*Tekst źródłowy:*

....

KONGREGACJA KAMEDULSKA ZAKONU ŚWIĘTEGO BENEDYKTA
Święty Erem i Klasztor w Camaldoli
„Niech wygląda świętej Paschy pełen duchowej radości i tęsknoty” (RB XLIX,7)
Drodzy Bracia Mnisi, Siostry Mniszki
Drodzy Oblaci, Przyjaciele i Goście,
W pierwszych krokach Okresu Wielkanocnego, na zakończenie Oktawy Wielkanocy, powracają na myśl słowa Reguły św. Benedykta, które towarzyszyły nam od samego początku drogi Wielkiego Postu: ” niech wygląda świętej Paschy pełen duchowej radości i tęsknoty” (RB XLIX,7). Już na początku Wielkiego Postu Benedykt ukierunkowuje duchowe napięcie mnicha na wielkanocną radość. Jeśli całe życie mnicha „musi zawsze mieć charakter wielkopostny” (RB XLIX,1), całe jego życie powinno być również nacechowane „radosną tęsknotą” za Paschą. Na twarzy każdego mnicha i mniszki, podobnie jak na twarzy każdego ucznia Jezusa, powinna uwidaczniać się ta radosna tęsknota. Smutne życie nie jest chrześcijańskie! Papież Franciszek w adhortacji apostolskiej Evangelii Gaudium stwierdza: „Są chrześcijanie, którzy wydają się przyjmować klimat Wielkiego Postu bez Wielkanocy”. (EG 6). Czasami także my, mnisi i mniszki, narażamy się na ryzyko, że na naszych twarzach, w naszych gestach, w naszych słowach… ujawnia się ten styl „Wielkiego Postu bez Wielkanocy”. Jednak ten, kto ma „osobistą pewność bycia nieskończenie kochanym, ponad wszystko” (EG 6), nie może żyć w smutku, kto wierzy w Zmartwychwstałego Pana, nie może żyć inaczej, jak tylko w pokoju i radości. Być może to jest pierwsze świadectwo, jakie my, mnisi i mniszki, możemy dawać: uśmiechająca się twarz.

....

*Polecenie:*
Odpowiedz na pytania na podstawie tekstu o wielkanocnej radości:
(a) Skąd pochodzą słowa „niech wygląda świętej Paschy pełen duchowej radości i tęsknoty”?
(b) W jakim dokumencie papież Franciszek pisze o chrześcijanach, „którzy wydają się przyjmować klimat Wielkiego Postu bez Wielkanocy”?
(c) Jakie świadectwo tekst nazywa być może pierwszym, jakie mogą dawać mnisi i mniszki?

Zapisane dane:
....

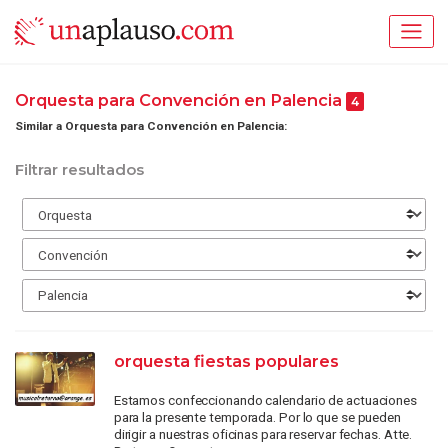
Orquesta para Convención en Palencia
4
Similar a Orquesta para Convención en Palencia:
Filtrar resultados
orquesta fiestas populares
Estamos confeccionando calendario de actuaciones
para la presente temporada. Por lo que se pueden
dirigir a nuestras oficinas para reservar fechas. Atte.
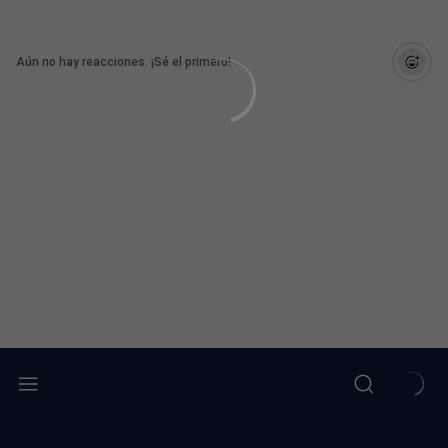
Aún no hay reacciones. ¡Sé el primero!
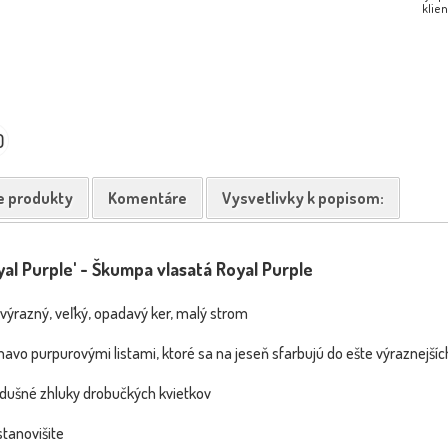
klien
0
e produkty
Komentáre
Vysvetlivky k popisom:
yal Purple' - Škumpa vlasatá Royal Purple
 výrazný, veľký, opadavý ker, malý strom
avo purpurovými listami, ktoré sa na jeseň sfarbujú do ešte výraznejšíc
zdušné zhluky drobučkých kvietkov
stanovišite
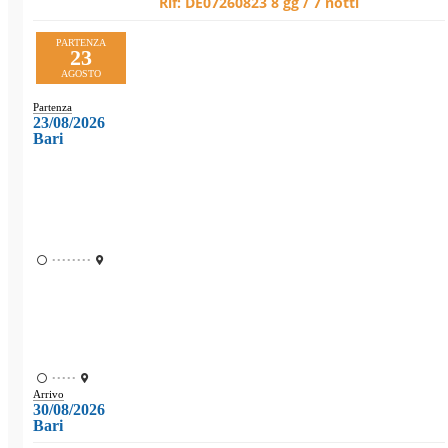
Rif:
DE07260823
8 gg / 7 notti
PARTENZA
23
AGOSTO
Partenza
23/08/2026
Bari
••••••••
•••••
Arrivo
30/08/2026
Bari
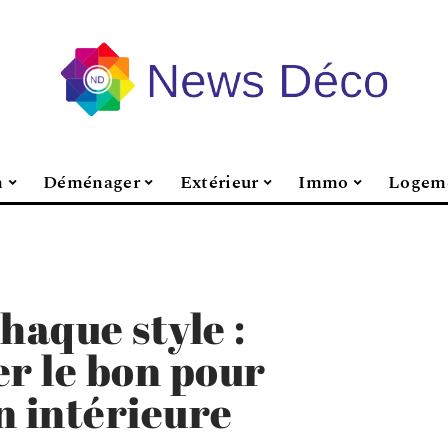
n
Déménager
Extérieur
Immo
Logem
haque style :
r le bon pour
n intérieure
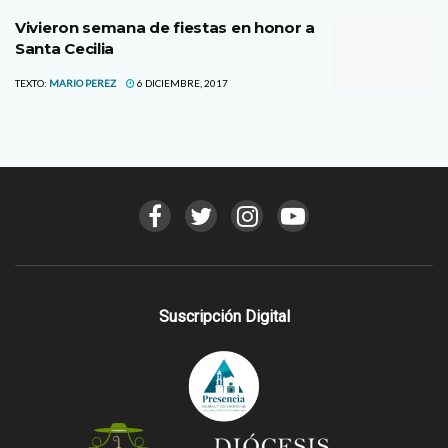
Vivieron semana de fiestas en honor a
Santa Cecilia
TEXTO:
MARIO PEREZ
6 DICIEMBRE, 2017
Suscripción Digital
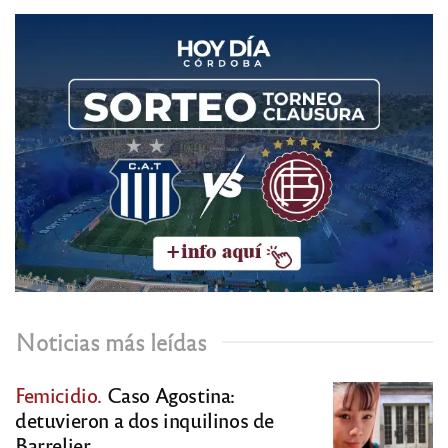
Noticias más leídas
Femicidio.
Caso Agostina:
detuvieron a dos inquilinos de
Barrelier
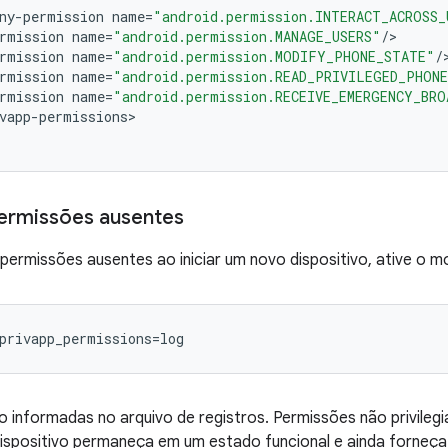
ny
-
permission
name
=
"android.permission.INTERACT_ACROSS_
rmission
name
=
"android.permission.MANAGE_USERS"
/
>
rmission
name
=
"android.permission.MODIFY_PHONE_STATE"
/
rmission
name
=
"android.permission.READ_PRIVILEGED_PHON
rmission
name
=
"android.permission.RECEIVE_EMERGENCY_BRO
vapp
-
permissions
>
ermissões ausentes
permissões ausentes ao iniciar um novo dispositivo, ative o m
privapp_permissions=log
o informadas no arquivo de registros. Permissões não privileg
ispositivo permaneça em um estado funcional e ainda forneça a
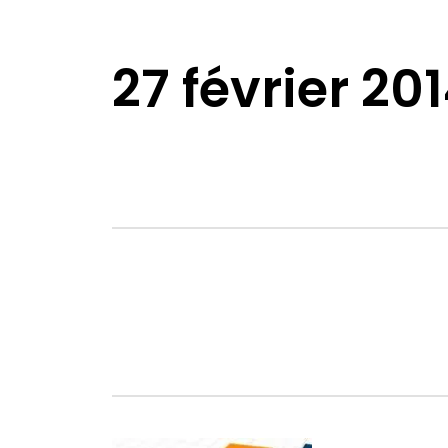
27 février 20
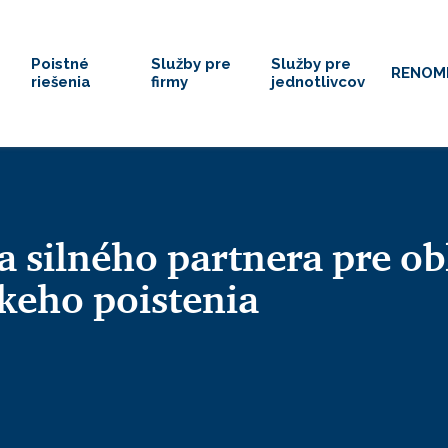
Poistné
Služby pre
Služby pre
RENOM
riešenia
firmy
jednotlivcov
 silného partnera pre ob
keho poistenia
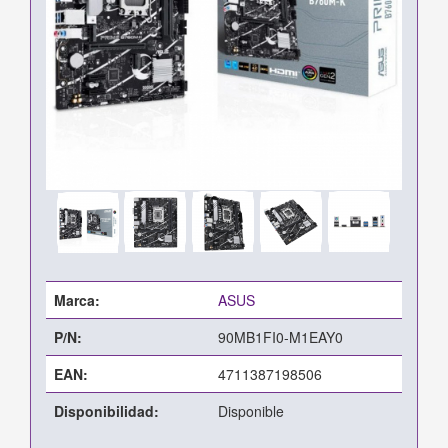
Marca:
ASUS
P/N:
90MB1FI0-M1EAY0
EAN:
4711387198506
Disponibilidad:
Disponible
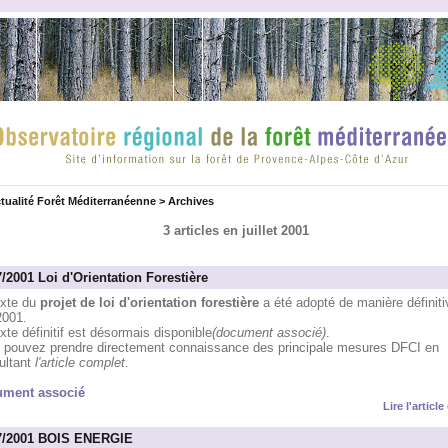
tualité Forêt Méditerranéenne
>
Archives
3 articles en juillet 2001
7/2001 Loi d'Orientation Forestière
exte du
projet de loi d'orientation forestière
a été adopté de manière définiti
2001.
xte définitif est désormais disponible
(document associé)
.
 pouvez prendre directement connaissance des principale mesures DFCI en
ultant
l'article complet
.
ment associé
Lire l'articl
7/2001 BOIS ENERGIE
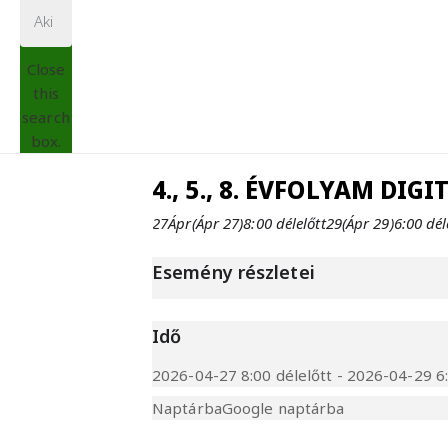
Close
this
search
box.
4., 5., 8. ÉVFOLYAM DI
27
Ápr
(Ápr 27)
8:00 délelőtt
29
(Ápr 29)
6:00 dél
Esemény részletei
Idő
2026-04-27 8:00 délelőtt - 2026-04-29 6:
Naptárba
Google naptárba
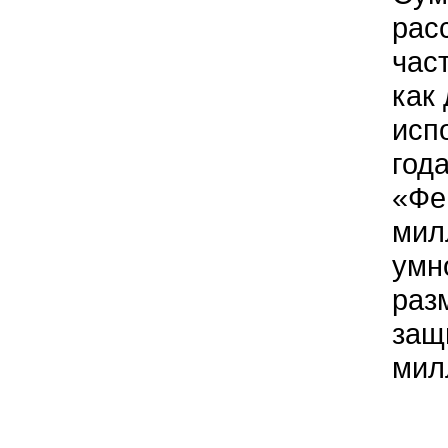
рас
час
как
исп
год
«Фе
мил
умн
раз
защ
мил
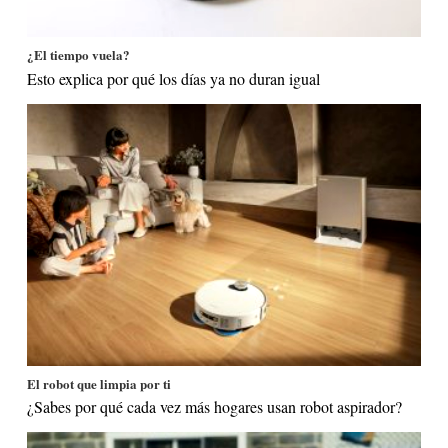
¿El tiempo vuela?
Esto explica por qué los días ya no duran igual
El robot que limpia por ti
¿Sabes por qué cada vez más hogares usan robot aspirador?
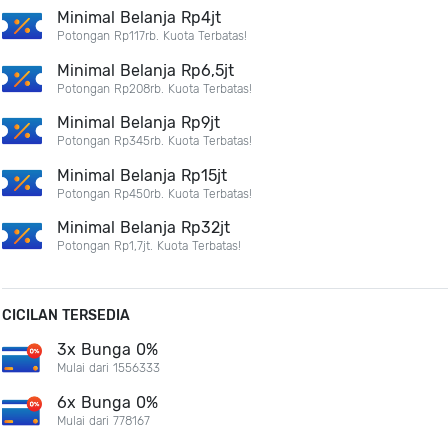
Minimal Belanja Rp4jt
Potongan Rp117rb. Kuota Terbatas!
Minimal Belanja Rp6,5jt
Potongan Rp208rb. Kuota Terbatas!
Minimal Belanja Rp9jt
Potongan Rp345rb. Kuota Terbatas!
Minimal Belanja Rp15jt
Potongan Rp450rb. Kuota Terbatas!
Minimal Belanja Rp32jt
Potongan Rp1,7jt. Kuota Terbatas!
CICILAN TERSEDIA
3x Bunga 0%
Mulai dari 1556333
6x Bunga 0%
Mulai dari 778167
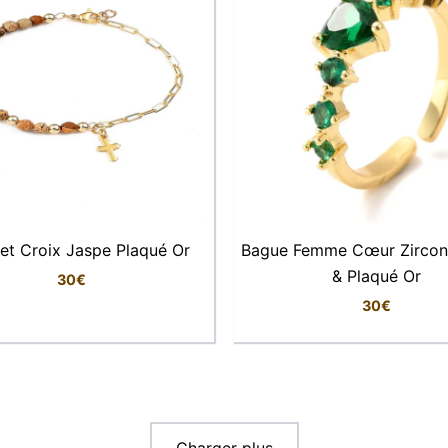
let Croix Jaspe Plaqué Or
Bague Femme Cœur Zircon
& Plaqué Or
30
€
30
€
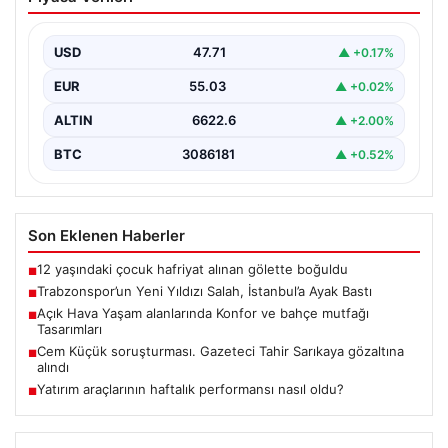
İstanbul’a Ayak Bastı
Trabzonspor’un merakla beklenen yeni oyuncusu Salah,
İstanbul’a iniş yaptı. Havalimanında basın mensupları ve
USD
47.71
▲ +0.17%
kulüp…
EUR
55.03
▲ +0.02%
ALTIN
6622.6
▲ +2.00%
BTC
3086181
▲ +0.52%
Son Eklenen Haberler
12 yaşındaki çocuk hafriyat alınan gölette boğuldu
■
Trabzonspor’un Yeni Yıldızı Salah, İstanbul’a Ayak Bastı
■
Açık Hava Yaşam alanlarında Konfor ve bahçe mutfağı
■
Tasarımları
Cem Küçük soruşturması. Gazeteci Tahir Sarıkaya gözaltına
■
alındı
Yatırım araçlarının haftalık performansı nasıl oldu?
■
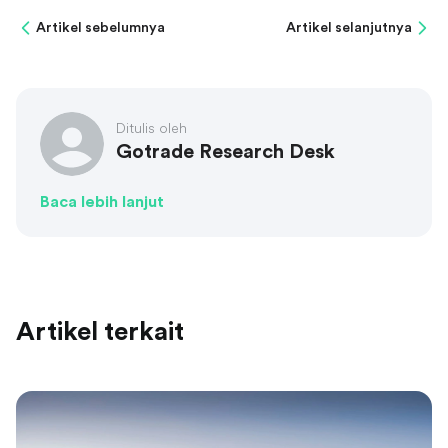
Artikel sebelumnya
Artikel selanjutnya
Ditulis oleh
Gotrade Research Desk
Baca lebih lanjut
Artikel terkait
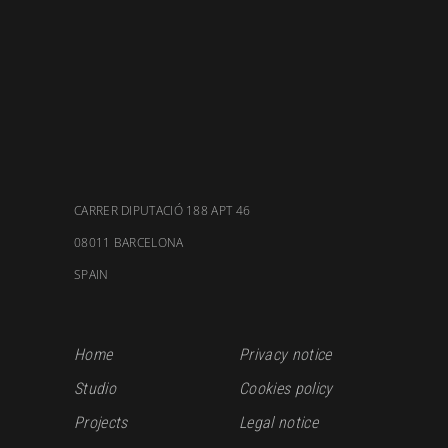
CARRER DIPUTACIÓ 188 APT 46
08011 BARCELONA
SPAIN
Home
Privacy notice
Studio
Cookies policy
Projects
Legal notice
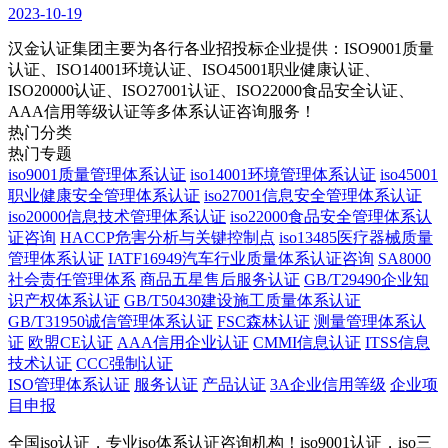
2023-10-19
汉金认证集团主要为各行各业招投标企业提供：ISO9001质量
认证、ISO14001环境认证、ISO45001职业健康认证、
ISO20000认证、ISO27001认证、ISO22000食品安全认证、
AAA信用等级认证等多体系认证咨询服务！
热门分类
热门专题
iso9001质量管理体系认证
iso14001环境管理体系认证
iso45001
职业健康安全管理体系认证
iso27001信息安全管理体系认证
iso20000信息技术管理体系认证
iso22000食品安全管理体系认
证咨询
HACCP危害分析与关键控制点
iso13485医疗器械质量
管理体系认证
IATF16949汽车行业质量体系认证咨询
SA8000
社会责任管理体系
商品五星售后服务认证
GB/T29490企业知
识产权体系认证
GB/T50430建设施工质量体系认证
GB/T31950诚信管理体系认证
FSC森林认证
测量管理体系认
证
欧盟CE认证
AAA信用企业认证
CMMI信息认证
ITSS信息
技术认证
CCC强制认证
ISO管理体系认证
服务认证
产品认证
3A企业信用等级
企业项
目申报
全国iso认证，专业iso体系认证咨询机构！iso9001认证，iso三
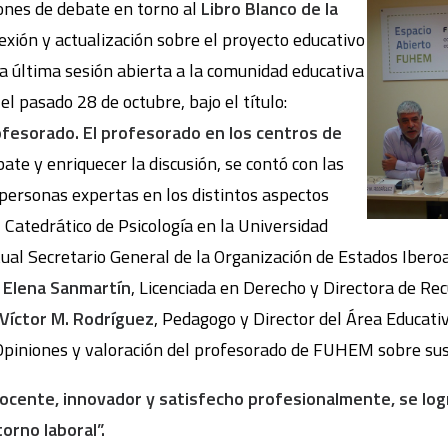
ones de debate en torno al
Libro Blanco de la
lexión y actualización sobre el proyecto educativo
a última sesión abierta a la comunidad educativa
el pasado 28 de octubre, bajo el título:
ofesorado. El profesorado en los centros de
bate y enriquecer la discusión, se contó con las
 personas expertas en los distintos aspectos
, Catedrático de Psicología en la Universidad
al Secretario General de la Organización de Estados Ibero
y
Elena Sanmartín
, Licenciada en Derecho y Directora de 
Víctor M. Rodríguez
, Pedagogo y Director del Área Educat
piniones y valoración del profesorado de FUHEM sobre sus 
ocente, innovador y satisfecho profesionalmente, se logr
orno laboral”.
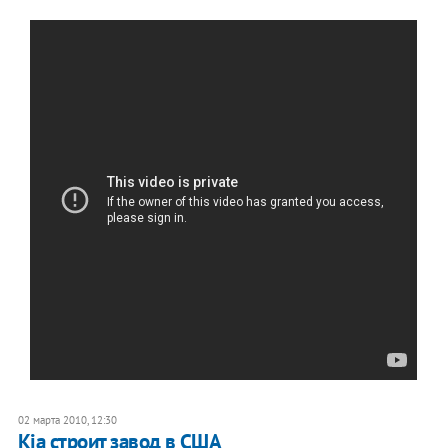
02 марта 2010, 12:30
Kia строит завод в США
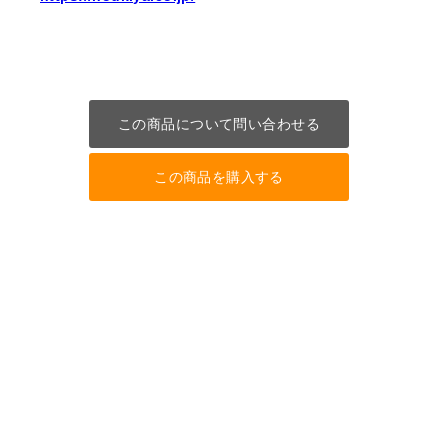
この商品について問い合わせる
この商品を購入する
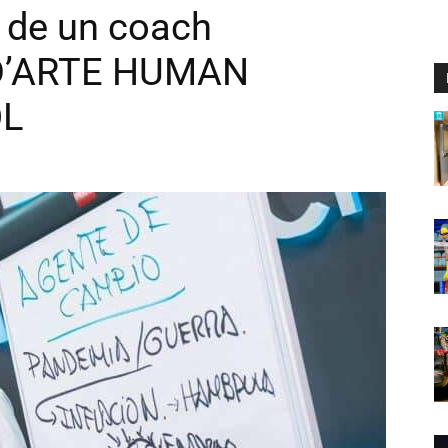
o de un coach
r D’ARTE HUMAN
OL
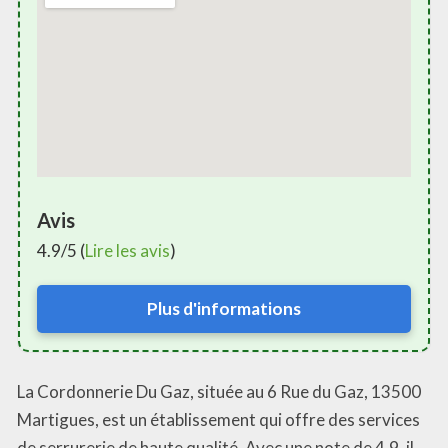
Avis
4.9/5 (
Lire les avis
)
Plus d'informations
La Cordonnerie Du Gaz, située au 6 Rue du Gaz, 13500
Martigues, est un établissement qui offre des services
de serrurerie de haute qualité. Avec une note de 4,9, il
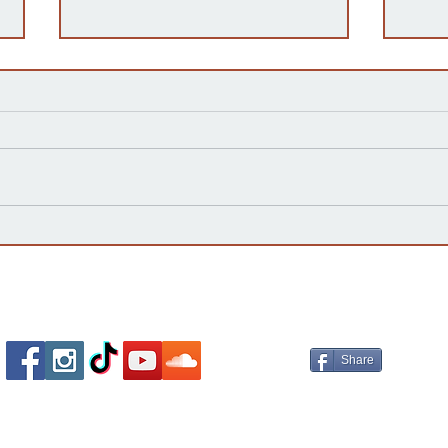
Kansas Define su Futuro en
Las 
las Primarias de 2026 y Mira
inte
hacia Noviembre
agua
Esta
Socializa Con Nosotros /
Our Social Me
Share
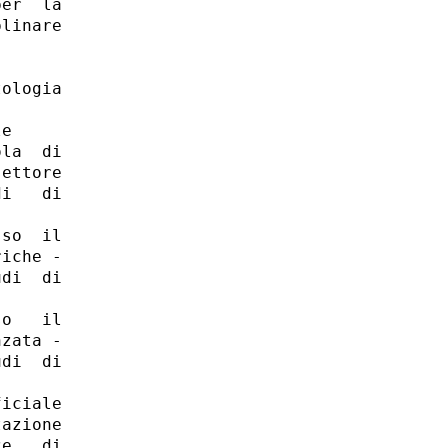
er  la

linare

ologia

e 

la  di

ettore

i   di

so  il

iche -

di  di

o   il

zata -

di  di

iciale

azione

e   di
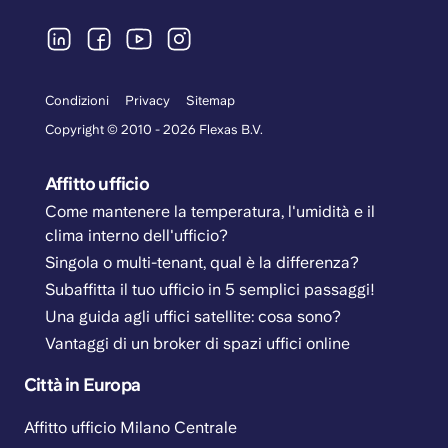
Condizioni
Privacy
Sitemap
Copyright © 2010 - 2026 Flexas B.V.
Affitto ufficio
Come mantenere la temperatura, l'umidità e il
clima interno dell'ufficio?
Singola o multi-tenant, qual è la differenza?
Subaffitta il tuo ufficio in 5 semplici passaggi!
Una guida agli uffici satellite: cosa sono?
Vantaggi di un broker di spazi uffici online
Città in Europa
Affitto ufficio Milano Centrale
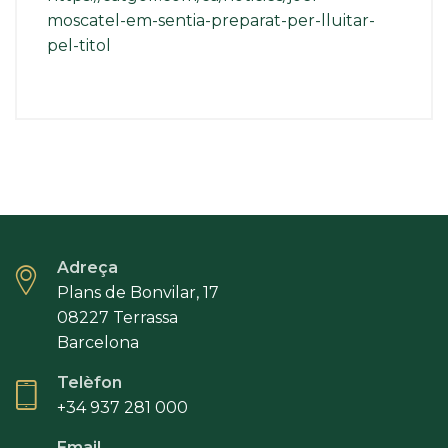
moscatel-em-sentia-preparat-per-lluitar-
pel-titol
Adreça
Plans de Bonvilar, 17
08227 Terrassa
Barcelona
Telèfon
+34 937 281 000
Email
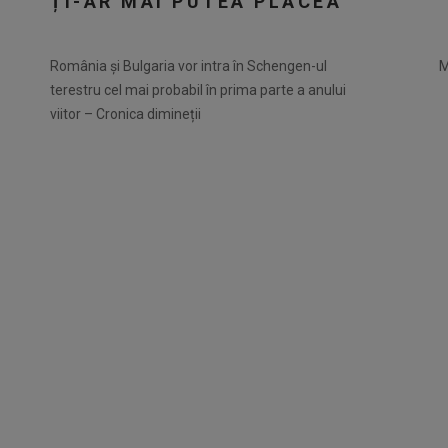
ȚI-AR MAI PUTEA PLĂCEA
România și Bulgaria vor intra în Schengen-ul
M
terestru cel mai probabil în prima parte a anului
viitor – Cronica dimineții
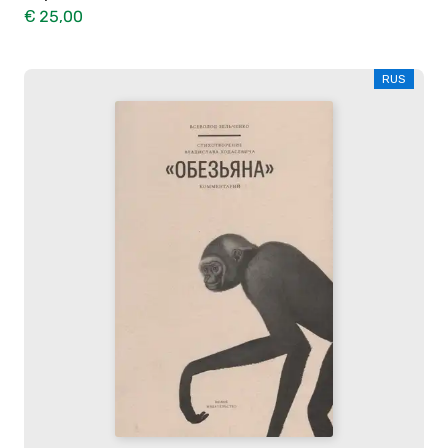
€ 25,00
RUS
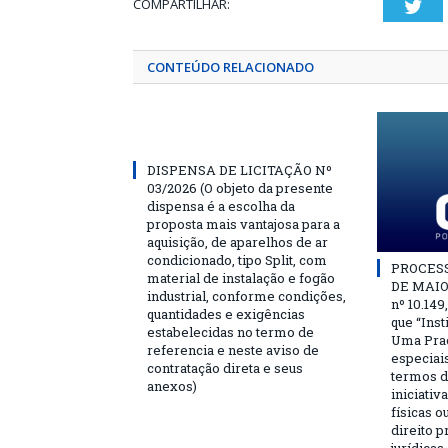
COMPARTILHAR:
Twi
CONTEÚDO RELACIONADO
DISPENSA DE LICITAÇÃO Nº
03/2026 (O objeto da presente
dispensa é a escolha da
proposta mais vantajosa para a
aquisição, de aparelhos de ar
condicionado, tipo Split, com
PROCESSO
material de instalação e fogão
DE MAIO 
industrial, conforme condições,
nº 10.149
quantidades e exigências
que “Ins
estabelecidas no termo de
Uma Praç
referencia e neste aviso de
especiai
contratação direta e seus
termos d
anexos)
iniciativ
físicas o
direito 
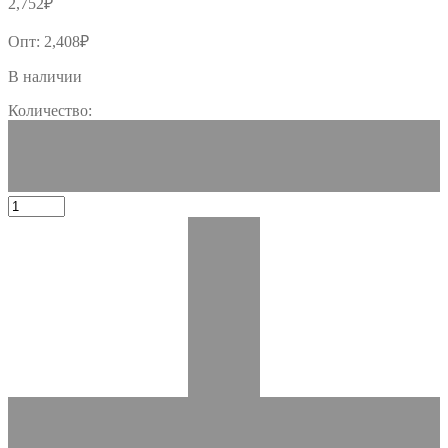
2,752
₽
Опт:
2,408
₽
В наличии
Количество:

....

*Odpowiedź:*
(a) Z Reguły św. Benedykta (RB XLIX,7).
(b) W adhortacji apostolskiej Evangelii Gaudium (EG 6).
(c) Uśmiechającą się twarz.